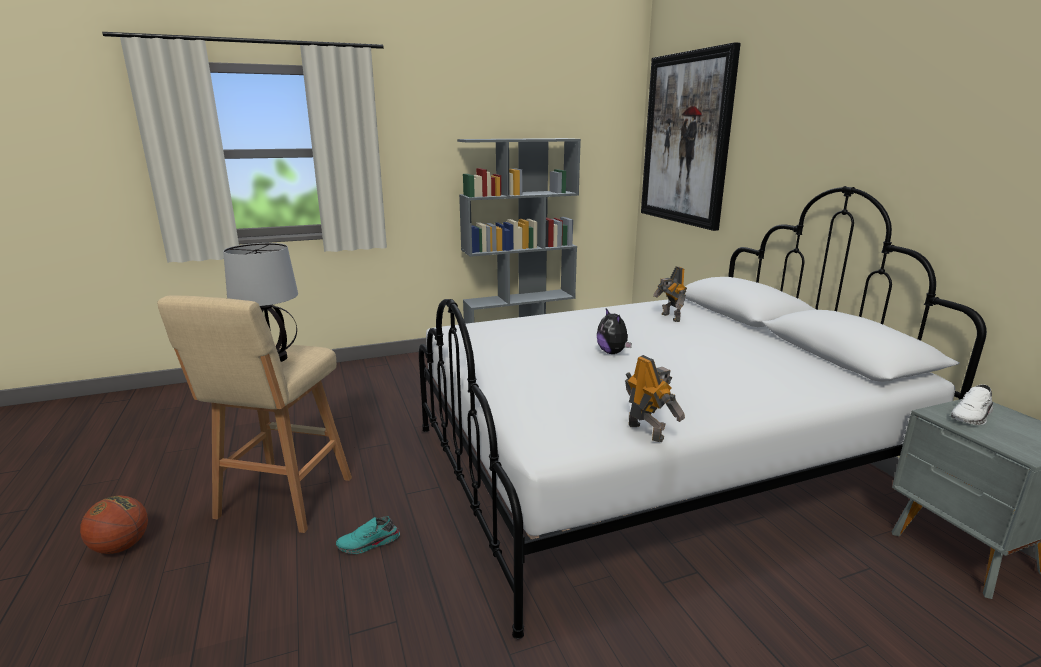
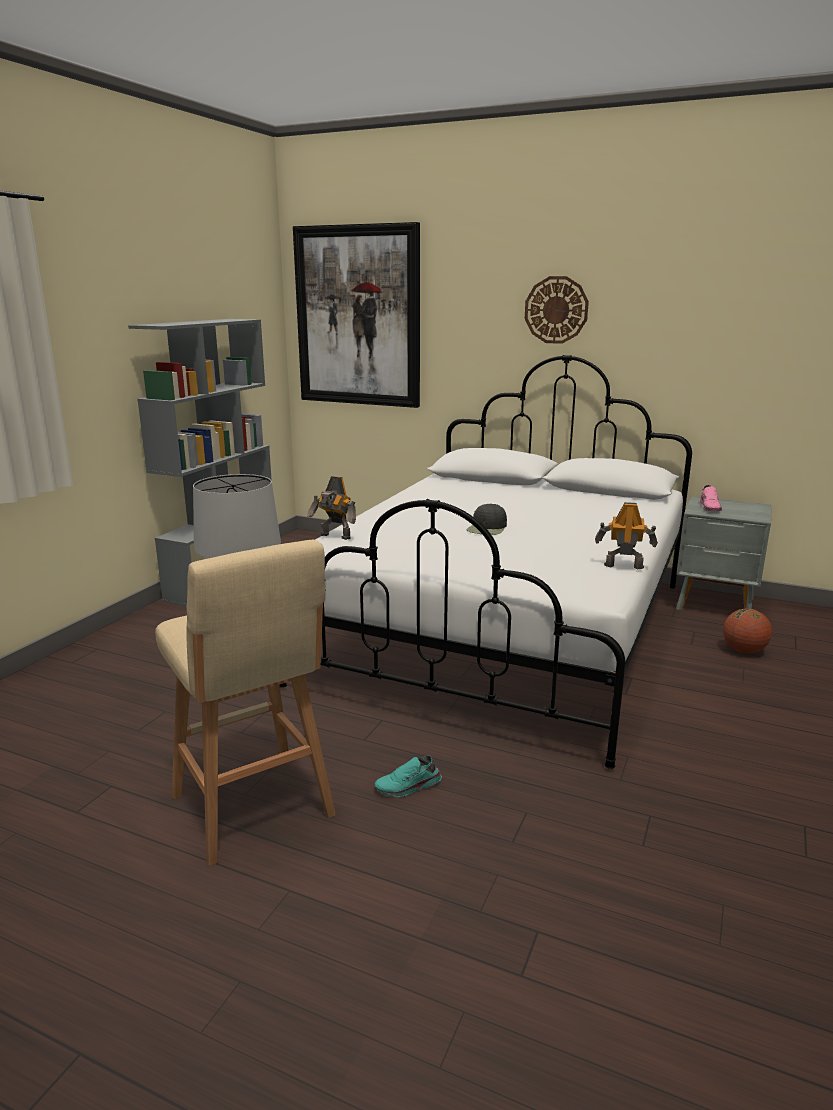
camera: 45 degrees left, 0 degrees up
basketball [80,495,148,554] -> basketball moved to [723,608,772,654]
turquoise shoe [336,516,400,554] -> turquoise shoe turned 45 degrees clockwise [374,756,442,797]
plush toy [597,308,632,354] -> black cap [467,503,507,535]
toy robot [653,266,687,322] -> toy robot moved to [307,476,356,540]
white shoe [951,384,993,425] -> pink shoe [700,485,722,511]
none -> wall clock [525,276,589,344]

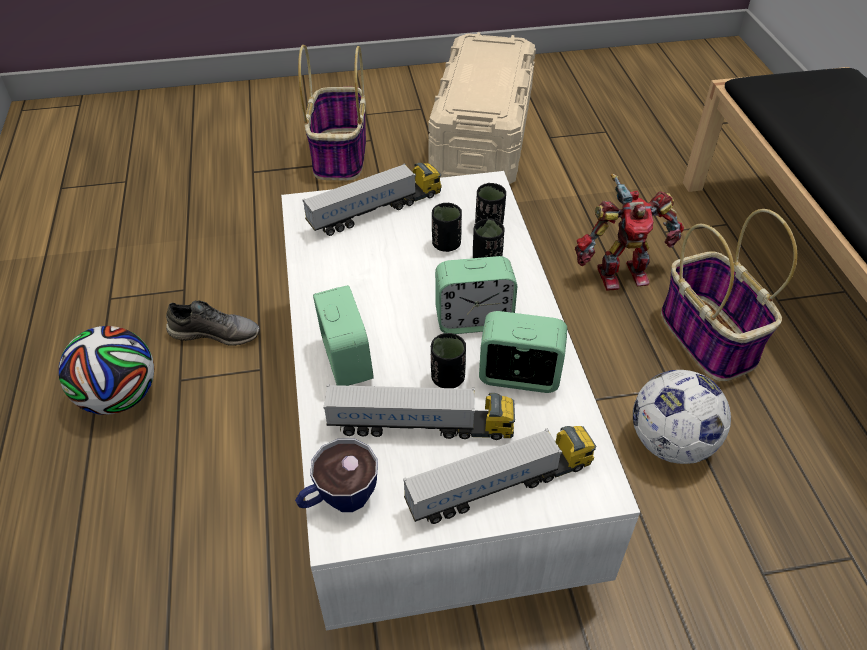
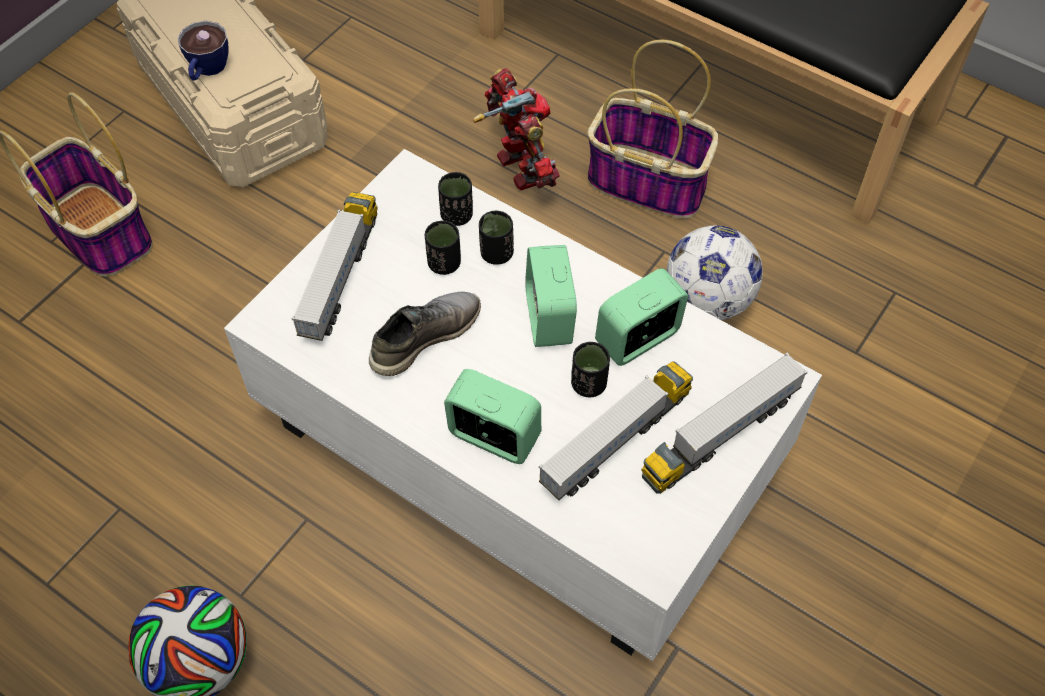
camera: 45 degrees left, 10 degrees up
grey shoe [166,300,260,346] -> grey shoe moved to [369,292,481,376]
cup [295,439,378,512] -> cup moved to [178,21,229,81]
toy truck [403,426,596,524] -> toy truck turned 150 degrees counterclockwise [641,352,808,494]
alarm clock [435,256,517,334] -> alarm clock turned 135 degrees clockwise [525,245,577,347]
toy robot [575,174,684,291] -> toy robot turned 60 degrees counterclockwise [473,68,560,190]

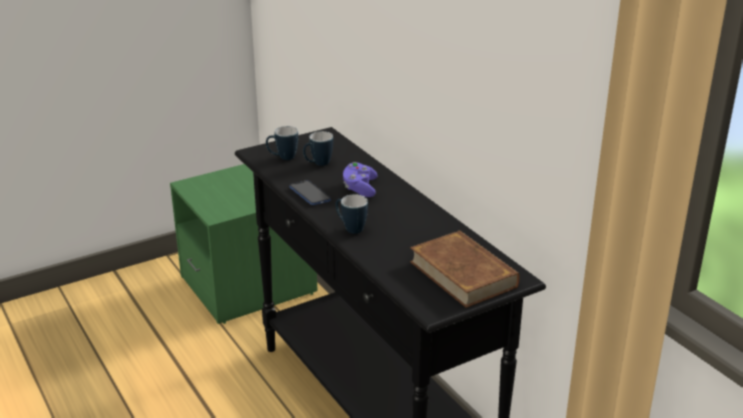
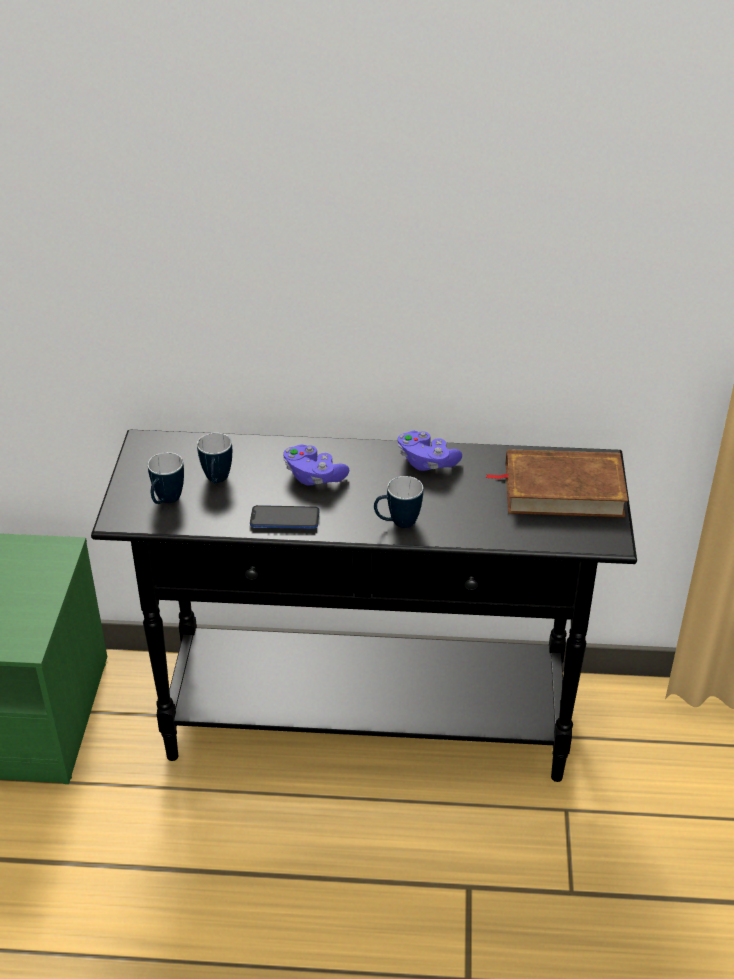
camera: 55 degrees left, 10 degrees up
none -> purple game controller [398,431,462,471]

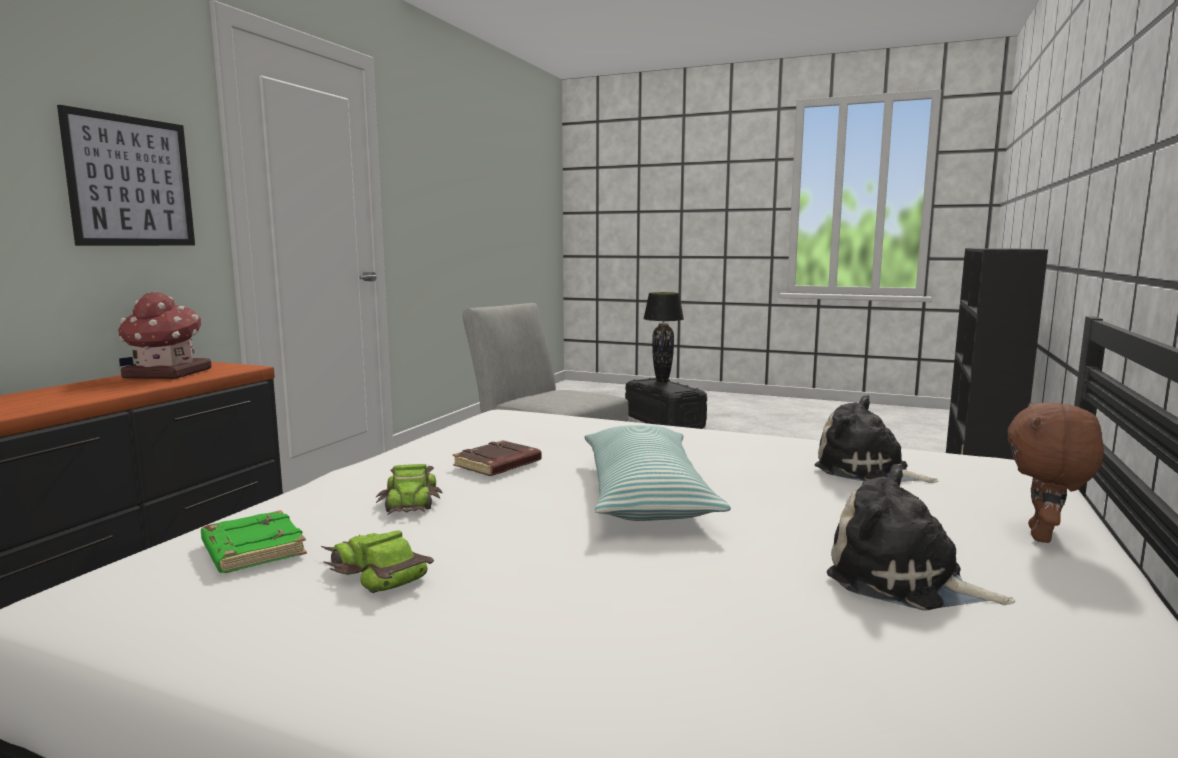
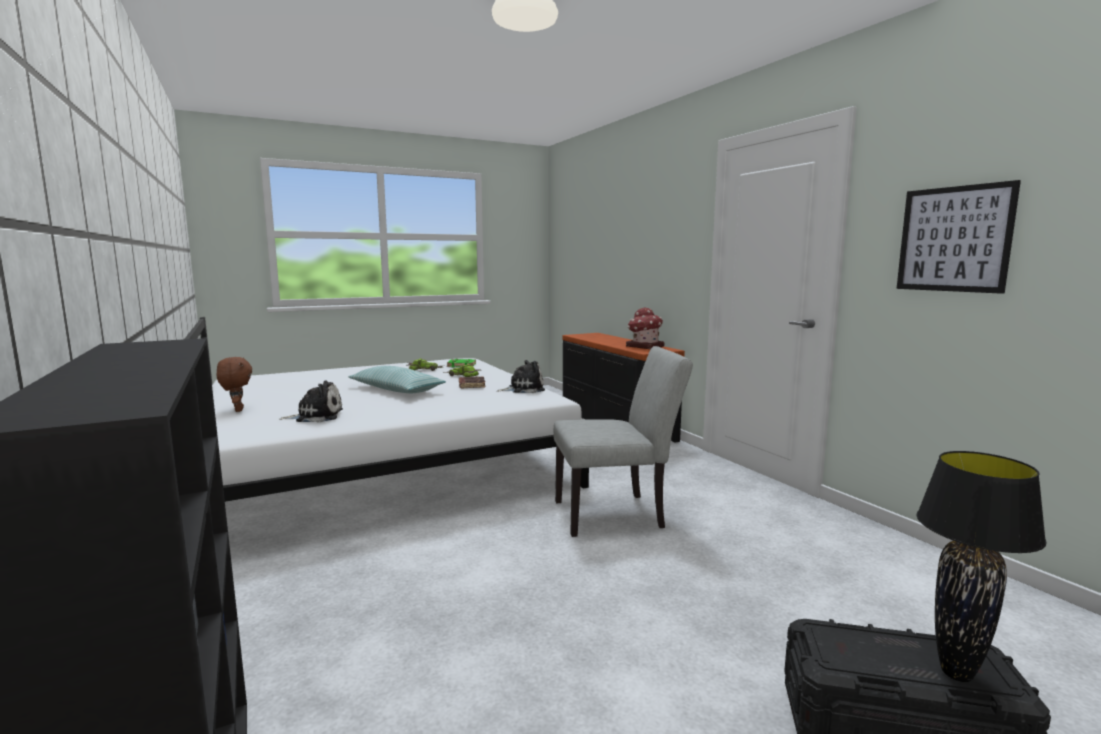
camera: 130 degrees right, 0 degrees up
picture [57,105,195,246] -> picture moved to [896,180,1021,294]
plush toy [827,464,1015,610] -> plush toy moved to [497,360,545,393]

+ + +

Count the lines of the data that hold the string "turned", and give that number as the entire reply.

4